The Lambda calculus. Lambda-terms, alpha and beta conversions.
Free and bound variables. Abbreviations in the notation.
Pure and applied lambda calculi. Relationship
between combinators, lambda calculus and typical programming languages.
Eager and Lazy evaluation.
Encoding of data: booleans, tuples, lists and trees, numbers.
The treatment of recursion: the Y combinator and its use.
Modelling imperative programming styles: handling state information
and the continuation-passing style. Return address seen as an additional
continuation parameter.
Relationship between this and Turing computability, the halting problem etc.
Combinator reduction as tree-rewrites. Conversion from lambda-calculus to
combinators. The treatment of lambda-bindings
in an interpreter: the environment. Closures. ML implementation of
lambda-calculus. SECD machine. Brief survey of performance issues.

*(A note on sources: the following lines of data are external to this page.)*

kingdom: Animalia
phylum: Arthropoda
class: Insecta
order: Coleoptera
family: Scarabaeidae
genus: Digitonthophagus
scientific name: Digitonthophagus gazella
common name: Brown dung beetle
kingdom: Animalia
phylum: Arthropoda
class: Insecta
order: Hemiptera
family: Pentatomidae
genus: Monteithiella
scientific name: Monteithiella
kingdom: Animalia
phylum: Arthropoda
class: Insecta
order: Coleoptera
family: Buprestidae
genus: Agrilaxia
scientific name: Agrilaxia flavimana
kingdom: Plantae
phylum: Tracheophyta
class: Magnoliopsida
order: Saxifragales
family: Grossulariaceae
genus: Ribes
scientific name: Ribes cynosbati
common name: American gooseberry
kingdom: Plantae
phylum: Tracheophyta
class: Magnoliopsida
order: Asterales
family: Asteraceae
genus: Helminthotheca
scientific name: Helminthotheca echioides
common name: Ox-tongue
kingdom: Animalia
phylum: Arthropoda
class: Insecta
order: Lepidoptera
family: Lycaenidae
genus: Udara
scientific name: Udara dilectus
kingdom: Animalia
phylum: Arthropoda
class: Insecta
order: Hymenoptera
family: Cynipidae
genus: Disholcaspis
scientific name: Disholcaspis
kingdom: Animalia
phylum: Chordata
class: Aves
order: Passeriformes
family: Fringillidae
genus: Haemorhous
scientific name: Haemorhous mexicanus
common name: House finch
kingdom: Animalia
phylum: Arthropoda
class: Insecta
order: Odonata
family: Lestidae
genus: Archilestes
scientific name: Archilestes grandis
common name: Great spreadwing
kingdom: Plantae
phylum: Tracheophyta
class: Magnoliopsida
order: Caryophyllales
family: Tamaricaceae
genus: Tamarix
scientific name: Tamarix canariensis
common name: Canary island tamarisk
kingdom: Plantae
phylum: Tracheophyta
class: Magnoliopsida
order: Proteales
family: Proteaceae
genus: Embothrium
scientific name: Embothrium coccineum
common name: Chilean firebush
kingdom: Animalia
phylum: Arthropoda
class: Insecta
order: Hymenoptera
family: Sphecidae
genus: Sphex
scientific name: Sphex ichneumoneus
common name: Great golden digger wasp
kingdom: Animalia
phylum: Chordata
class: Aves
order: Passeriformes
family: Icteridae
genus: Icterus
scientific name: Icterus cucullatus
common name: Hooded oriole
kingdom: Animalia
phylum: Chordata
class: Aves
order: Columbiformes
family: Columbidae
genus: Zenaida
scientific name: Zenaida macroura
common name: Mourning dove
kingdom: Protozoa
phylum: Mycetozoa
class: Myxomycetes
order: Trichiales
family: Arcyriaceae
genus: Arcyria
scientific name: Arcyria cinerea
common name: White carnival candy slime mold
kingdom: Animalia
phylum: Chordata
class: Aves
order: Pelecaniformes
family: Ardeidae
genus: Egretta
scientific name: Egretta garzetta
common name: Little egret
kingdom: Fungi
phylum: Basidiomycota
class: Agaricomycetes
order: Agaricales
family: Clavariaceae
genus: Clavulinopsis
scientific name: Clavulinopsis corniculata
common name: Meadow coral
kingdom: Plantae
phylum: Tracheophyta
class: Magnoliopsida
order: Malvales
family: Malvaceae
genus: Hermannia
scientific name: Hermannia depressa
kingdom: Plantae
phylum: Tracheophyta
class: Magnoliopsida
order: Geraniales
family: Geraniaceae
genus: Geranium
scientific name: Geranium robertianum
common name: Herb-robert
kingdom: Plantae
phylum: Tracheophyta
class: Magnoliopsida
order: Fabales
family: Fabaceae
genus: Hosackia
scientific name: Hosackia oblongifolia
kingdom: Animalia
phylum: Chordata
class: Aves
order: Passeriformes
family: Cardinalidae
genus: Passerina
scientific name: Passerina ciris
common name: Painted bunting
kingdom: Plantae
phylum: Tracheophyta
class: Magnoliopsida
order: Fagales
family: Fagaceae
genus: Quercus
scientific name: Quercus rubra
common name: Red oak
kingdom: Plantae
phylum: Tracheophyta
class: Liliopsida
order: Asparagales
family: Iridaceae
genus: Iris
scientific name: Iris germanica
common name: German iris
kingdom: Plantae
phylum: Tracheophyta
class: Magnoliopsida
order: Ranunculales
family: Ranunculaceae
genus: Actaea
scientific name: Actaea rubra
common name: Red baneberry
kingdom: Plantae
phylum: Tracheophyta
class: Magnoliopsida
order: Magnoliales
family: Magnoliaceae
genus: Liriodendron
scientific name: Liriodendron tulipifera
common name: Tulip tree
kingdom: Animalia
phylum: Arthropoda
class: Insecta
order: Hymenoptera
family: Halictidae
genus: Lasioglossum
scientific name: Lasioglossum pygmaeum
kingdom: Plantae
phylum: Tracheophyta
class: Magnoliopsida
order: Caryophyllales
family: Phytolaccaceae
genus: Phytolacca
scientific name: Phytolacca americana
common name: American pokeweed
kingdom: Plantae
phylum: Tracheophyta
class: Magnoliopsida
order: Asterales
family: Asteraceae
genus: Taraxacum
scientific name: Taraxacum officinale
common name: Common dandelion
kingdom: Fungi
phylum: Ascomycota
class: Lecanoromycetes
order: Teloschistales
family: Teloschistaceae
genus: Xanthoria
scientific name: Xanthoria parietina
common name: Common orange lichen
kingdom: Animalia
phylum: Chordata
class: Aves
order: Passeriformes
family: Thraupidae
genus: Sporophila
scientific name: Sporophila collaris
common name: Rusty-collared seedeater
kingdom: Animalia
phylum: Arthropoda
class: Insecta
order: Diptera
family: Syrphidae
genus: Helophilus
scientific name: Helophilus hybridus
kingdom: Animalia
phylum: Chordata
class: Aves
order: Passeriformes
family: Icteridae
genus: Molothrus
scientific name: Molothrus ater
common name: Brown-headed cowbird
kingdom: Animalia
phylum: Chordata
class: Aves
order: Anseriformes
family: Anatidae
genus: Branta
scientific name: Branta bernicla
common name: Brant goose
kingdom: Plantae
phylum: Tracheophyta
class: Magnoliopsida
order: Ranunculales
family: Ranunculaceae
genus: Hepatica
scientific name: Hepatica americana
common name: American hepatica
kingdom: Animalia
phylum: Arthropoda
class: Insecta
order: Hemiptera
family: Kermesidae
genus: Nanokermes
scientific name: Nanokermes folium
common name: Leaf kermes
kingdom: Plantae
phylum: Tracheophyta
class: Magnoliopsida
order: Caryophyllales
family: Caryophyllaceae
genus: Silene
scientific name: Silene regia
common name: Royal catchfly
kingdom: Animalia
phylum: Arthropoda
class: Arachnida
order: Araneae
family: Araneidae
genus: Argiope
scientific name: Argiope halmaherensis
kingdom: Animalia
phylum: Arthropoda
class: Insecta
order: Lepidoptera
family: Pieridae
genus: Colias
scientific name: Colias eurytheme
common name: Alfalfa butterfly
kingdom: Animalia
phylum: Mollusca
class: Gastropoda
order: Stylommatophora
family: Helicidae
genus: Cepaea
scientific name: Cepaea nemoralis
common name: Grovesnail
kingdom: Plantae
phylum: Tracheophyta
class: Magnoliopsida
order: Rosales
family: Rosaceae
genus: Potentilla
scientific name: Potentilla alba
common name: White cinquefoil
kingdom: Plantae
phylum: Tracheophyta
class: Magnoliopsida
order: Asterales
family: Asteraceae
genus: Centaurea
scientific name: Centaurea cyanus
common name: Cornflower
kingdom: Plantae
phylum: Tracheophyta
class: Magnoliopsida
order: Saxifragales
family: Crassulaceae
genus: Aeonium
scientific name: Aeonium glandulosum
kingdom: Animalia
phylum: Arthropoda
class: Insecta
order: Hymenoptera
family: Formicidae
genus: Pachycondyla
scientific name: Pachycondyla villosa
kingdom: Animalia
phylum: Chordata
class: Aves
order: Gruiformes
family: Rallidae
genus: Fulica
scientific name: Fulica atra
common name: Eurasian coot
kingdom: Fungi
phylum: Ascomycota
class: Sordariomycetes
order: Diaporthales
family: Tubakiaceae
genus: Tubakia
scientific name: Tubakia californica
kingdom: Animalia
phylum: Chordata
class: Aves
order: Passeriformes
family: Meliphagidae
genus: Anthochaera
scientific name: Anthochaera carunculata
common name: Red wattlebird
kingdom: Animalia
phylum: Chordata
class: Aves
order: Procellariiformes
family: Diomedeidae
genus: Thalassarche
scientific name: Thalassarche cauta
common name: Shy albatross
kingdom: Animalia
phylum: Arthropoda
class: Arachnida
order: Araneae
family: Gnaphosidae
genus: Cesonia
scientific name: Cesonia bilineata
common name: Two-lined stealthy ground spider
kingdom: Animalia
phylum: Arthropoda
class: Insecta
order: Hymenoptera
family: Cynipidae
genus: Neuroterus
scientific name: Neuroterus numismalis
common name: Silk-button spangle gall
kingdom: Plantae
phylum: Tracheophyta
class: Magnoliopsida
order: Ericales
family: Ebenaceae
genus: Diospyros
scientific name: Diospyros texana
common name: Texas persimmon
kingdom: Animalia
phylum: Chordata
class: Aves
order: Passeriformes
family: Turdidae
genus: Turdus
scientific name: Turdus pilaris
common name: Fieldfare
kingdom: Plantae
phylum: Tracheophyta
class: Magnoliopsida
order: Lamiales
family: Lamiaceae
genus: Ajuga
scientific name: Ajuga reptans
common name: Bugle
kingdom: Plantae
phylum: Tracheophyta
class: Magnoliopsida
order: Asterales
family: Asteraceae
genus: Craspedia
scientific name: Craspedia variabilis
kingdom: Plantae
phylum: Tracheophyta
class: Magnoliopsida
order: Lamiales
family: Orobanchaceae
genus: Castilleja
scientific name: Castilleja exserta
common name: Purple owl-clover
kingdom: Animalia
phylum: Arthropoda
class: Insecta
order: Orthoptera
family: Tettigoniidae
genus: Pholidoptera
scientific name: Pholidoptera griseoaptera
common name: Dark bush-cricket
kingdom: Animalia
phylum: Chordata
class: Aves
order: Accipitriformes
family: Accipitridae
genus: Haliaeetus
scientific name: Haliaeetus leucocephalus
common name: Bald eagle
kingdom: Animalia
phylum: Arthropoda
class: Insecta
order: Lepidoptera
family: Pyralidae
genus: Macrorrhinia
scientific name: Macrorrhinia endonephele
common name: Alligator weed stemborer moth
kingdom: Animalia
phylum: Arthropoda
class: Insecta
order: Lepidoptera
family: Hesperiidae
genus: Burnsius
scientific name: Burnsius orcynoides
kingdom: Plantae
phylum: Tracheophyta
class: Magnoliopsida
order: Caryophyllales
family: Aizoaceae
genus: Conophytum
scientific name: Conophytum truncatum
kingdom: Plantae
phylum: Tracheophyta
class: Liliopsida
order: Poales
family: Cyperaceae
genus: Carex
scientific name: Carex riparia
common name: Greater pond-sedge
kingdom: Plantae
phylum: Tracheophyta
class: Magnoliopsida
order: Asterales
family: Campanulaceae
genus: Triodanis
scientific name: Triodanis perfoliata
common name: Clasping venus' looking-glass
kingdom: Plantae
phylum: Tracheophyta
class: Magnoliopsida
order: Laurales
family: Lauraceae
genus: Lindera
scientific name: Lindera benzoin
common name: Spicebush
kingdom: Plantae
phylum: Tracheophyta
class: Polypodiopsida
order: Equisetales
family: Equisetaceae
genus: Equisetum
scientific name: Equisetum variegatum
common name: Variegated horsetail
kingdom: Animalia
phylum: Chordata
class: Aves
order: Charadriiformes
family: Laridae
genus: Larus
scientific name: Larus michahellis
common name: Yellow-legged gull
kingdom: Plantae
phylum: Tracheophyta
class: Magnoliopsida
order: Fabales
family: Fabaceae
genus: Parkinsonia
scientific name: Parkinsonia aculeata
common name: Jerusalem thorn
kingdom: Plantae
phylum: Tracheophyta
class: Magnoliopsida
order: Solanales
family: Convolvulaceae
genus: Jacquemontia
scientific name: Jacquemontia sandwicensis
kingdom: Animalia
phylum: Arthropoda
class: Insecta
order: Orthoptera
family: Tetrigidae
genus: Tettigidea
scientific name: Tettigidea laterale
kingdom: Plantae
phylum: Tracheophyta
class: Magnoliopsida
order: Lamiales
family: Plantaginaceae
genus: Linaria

Let-polymorphism reviewed following the Part IA coverage
of ML. Unification. A type-reconstruction algorithm. Decidability and
potential costs.
Objectives
At the end of the course students should
understand the rules for the construction and processing
of combinatory terms and terms in the lambda calculus
know how to model all major aspects of general-purpose
computation in terms of these primitives
know how lambda terms may be efficiently interpreted by machine
be able to derive ML-style type judgements
for languages based upon the lambda-calculus
Recommended reading
Hindley, J.R. & Seldin, J.P. (1986). Introduction to combinators and lambda-calculus. Cambridge University Press (now out of print but try a
library).
Revesz, G.E. (1988). Lambda calculus, combinators and functional programming. Cambridge University Press (now out of print but try a library).